Problem statement - Retype each line of the material below word for word; pictures stay out.

Material for the task -
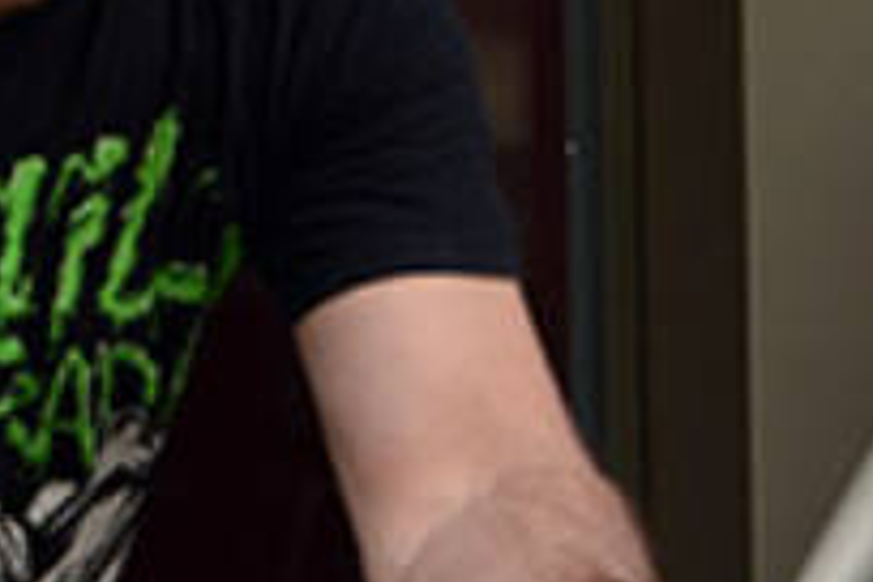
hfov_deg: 2.6
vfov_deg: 1.8
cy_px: 757
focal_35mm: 784
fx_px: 19011
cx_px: 0
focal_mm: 160
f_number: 6.3
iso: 400
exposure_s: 1/250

Answer to this task -
hfov_deg: 2.6
vfov_deg: 1.8
cy_px: 757
focal_35mm: 784
fx_px: 19011
cx_px: 0
focal_mm: 160
f_number: 6.3
iso: 400
exposure_s: 1/250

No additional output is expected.